» YOUR OBJECTIVE
Retype, exactly as they appear below, the lines between the line holding "(pin passive line (at 0 -5.08" and the line holding "(circle (center 0", both ends included.

(RECORDS SUPPLIED begins)

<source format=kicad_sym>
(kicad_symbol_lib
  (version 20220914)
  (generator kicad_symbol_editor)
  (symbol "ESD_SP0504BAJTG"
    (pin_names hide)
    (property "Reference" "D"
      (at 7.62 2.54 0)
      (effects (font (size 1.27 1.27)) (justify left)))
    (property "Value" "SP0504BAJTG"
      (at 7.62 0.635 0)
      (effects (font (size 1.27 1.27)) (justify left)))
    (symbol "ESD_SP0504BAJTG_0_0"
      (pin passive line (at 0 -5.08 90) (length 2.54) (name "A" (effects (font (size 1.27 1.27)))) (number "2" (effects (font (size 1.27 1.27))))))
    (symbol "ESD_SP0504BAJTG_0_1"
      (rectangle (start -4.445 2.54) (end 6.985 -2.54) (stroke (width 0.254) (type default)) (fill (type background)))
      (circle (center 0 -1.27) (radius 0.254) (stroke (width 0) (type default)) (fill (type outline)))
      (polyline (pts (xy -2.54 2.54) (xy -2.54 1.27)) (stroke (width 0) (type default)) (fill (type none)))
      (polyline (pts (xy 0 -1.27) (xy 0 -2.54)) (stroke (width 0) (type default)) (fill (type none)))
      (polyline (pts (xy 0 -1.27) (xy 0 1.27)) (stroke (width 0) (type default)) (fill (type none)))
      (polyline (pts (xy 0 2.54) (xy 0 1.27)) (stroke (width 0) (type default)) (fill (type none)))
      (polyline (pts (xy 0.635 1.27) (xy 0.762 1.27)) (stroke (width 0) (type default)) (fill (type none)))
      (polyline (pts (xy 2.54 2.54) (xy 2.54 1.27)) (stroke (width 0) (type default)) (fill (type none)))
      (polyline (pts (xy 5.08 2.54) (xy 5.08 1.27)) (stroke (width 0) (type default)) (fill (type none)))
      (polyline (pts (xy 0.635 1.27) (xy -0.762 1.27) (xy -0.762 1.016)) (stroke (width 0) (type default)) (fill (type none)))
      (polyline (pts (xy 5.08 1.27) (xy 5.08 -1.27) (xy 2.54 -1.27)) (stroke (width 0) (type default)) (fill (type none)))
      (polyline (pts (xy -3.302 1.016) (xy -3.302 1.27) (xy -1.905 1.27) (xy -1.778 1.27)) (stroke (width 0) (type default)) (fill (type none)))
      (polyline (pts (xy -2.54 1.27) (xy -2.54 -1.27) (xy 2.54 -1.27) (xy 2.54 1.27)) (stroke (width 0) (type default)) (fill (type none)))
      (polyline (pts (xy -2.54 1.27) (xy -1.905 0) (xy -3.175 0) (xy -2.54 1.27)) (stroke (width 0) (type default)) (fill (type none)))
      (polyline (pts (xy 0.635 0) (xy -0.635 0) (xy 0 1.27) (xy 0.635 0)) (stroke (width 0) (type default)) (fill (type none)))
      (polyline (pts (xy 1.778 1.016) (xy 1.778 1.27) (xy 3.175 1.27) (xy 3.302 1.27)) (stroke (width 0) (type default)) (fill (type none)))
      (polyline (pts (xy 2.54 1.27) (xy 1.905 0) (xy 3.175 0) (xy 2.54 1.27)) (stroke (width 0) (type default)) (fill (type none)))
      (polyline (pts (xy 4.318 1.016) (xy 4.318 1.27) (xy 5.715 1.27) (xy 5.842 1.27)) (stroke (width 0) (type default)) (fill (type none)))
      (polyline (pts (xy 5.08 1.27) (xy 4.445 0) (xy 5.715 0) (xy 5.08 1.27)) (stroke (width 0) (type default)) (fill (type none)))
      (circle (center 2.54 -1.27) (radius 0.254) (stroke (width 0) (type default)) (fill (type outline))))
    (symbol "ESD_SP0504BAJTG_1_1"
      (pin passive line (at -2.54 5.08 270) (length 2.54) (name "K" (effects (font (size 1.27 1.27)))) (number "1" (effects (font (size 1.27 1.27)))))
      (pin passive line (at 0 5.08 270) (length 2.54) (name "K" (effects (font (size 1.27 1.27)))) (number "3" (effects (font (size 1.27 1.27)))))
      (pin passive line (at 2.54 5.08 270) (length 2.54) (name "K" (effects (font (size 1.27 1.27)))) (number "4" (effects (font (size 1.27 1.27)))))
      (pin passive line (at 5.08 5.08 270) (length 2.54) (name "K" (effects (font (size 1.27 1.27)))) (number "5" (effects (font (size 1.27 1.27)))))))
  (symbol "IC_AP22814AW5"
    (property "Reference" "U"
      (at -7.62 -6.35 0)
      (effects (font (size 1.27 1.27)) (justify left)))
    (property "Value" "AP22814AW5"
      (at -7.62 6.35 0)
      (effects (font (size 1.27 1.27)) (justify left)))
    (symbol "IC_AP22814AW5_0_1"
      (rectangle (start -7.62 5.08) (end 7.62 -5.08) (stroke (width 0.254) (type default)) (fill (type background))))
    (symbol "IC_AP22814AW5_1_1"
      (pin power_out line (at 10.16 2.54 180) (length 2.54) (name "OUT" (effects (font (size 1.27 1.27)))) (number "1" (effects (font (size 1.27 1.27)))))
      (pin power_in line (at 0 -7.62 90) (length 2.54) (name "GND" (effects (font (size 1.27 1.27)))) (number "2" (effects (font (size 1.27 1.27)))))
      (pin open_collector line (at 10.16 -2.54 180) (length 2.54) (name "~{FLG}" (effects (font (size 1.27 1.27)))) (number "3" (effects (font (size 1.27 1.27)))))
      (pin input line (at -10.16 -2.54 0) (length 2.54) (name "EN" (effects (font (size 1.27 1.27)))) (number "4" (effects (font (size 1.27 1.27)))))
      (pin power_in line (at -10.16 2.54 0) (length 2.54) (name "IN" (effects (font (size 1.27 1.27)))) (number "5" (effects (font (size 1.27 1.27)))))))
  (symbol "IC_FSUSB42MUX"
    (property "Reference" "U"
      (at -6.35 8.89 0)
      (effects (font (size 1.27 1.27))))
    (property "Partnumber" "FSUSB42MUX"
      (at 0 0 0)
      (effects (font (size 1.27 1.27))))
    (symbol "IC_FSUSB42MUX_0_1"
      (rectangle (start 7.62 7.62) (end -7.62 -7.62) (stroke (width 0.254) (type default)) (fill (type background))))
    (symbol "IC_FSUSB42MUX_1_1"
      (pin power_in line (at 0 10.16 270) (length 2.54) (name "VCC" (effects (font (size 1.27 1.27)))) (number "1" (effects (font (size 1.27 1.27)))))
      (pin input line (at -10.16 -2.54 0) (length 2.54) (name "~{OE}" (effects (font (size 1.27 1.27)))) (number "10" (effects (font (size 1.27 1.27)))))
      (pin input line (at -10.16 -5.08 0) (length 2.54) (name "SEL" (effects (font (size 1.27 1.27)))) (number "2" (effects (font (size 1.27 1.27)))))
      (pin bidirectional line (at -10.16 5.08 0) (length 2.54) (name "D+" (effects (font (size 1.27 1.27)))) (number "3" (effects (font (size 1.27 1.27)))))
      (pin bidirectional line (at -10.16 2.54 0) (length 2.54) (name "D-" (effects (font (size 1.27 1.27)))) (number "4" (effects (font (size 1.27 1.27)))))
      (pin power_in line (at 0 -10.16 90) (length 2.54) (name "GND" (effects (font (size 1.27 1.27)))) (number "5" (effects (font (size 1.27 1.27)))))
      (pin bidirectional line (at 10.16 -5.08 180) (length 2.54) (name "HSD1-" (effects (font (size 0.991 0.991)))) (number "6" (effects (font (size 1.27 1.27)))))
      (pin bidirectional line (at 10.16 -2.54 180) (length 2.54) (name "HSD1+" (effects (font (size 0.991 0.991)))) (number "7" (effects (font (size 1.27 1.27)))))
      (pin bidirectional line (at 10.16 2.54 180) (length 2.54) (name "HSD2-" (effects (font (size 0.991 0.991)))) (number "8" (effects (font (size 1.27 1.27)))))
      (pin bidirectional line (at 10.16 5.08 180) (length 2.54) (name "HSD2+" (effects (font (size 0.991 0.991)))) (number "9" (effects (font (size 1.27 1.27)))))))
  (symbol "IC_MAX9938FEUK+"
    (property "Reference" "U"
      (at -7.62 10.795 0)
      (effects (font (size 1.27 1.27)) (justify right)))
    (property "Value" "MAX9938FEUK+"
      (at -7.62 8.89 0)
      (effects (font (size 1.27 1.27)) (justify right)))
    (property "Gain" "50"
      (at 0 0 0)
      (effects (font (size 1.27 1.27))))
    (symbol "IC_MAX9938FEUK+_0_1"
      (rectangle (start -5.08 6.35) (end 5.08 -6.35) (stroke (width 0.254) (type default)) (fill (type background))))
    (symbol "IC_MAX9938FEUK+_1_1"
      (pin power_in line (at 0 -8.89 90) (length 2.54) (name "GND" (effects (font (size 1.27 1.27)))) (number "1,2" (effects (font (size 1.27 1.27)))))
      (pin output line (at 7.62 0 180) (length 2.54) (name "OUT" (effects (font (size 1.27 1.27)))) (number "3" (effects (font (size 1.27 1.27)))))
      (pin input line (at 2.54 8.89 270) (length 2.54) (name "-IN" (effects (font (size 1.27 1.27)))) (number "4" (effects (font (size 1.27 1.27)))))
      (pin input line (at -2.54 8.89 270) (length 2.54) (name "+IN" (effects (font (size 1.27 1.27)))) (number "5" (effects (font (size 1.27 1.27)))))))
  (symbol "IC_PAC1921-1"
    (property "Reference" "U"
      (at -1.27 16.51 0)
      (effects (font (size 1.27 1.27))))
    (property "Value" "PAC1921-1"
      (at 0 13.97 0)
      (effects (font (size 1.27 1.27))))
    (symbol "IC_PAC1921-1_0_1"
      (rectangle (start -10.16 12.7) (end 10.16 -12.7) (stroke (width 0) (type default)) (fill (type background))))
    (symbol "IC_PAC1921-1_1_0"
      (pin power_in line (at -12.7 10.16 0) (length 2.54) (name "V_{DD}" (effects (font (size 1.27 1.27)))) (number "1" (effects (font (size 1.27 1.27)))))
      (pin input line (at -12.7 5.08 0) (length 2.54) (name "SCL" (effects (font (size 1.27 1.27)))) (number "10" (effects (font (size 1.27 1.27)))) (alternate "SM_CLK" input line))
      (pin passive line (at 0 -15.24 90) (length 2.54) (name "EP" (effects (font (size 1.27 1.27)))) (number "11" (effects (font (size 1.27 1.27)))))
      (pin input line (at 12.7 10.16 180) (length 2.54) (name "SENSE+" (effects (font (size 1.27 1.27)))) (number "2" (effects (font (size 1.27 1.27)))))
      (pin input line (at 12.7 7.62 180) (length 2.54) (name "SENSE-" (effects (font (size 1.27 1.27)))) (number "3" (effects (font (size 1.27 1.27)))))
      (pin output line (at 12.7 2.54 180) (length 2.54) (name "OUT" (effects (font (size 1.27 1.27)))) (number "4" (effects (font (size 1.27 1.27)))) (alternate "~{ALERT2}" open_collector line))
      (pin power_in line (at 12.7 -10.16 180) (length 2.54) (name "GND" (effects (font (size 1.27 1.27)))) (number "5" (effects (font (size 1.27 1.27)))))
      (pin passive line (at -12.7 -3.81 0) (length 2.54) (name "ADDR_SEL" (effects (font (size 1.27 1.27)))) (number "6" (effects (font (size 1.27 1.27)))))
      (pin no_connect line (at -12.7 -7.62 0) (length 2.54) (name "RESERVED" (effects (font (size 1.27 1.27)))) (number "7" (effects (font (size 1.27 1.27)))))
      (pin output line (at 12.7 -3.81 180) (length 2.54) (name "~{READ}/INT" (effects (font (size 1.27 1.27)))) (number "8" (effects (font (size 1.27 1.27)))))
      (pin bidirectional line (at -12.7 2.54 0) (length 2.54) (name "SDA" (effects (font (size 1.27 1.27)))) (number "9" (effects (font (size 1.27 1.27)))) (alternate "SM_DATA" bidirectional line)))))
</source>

(RECORDS SUPPLIED ends)

» TASK SOLUTION
      (pin passive line (at 0 -5.08 90) (length 2.54) (name "A" (effects (font (size 1.27 1.27)))) (number "2" (effects (font (size 1.27 1.27))))))
    (symbol "ESD_SP0504BAJTG_0_1"
      (rectangle (start -4.445 2.54) (end 6.985 -2.54) (stroke (width 0.254) (type default)) (fill (type background)))
      (circle (center 0 -1.27) (radius 0.254) (stroke (width 0) (type default)) (fill (type outline)))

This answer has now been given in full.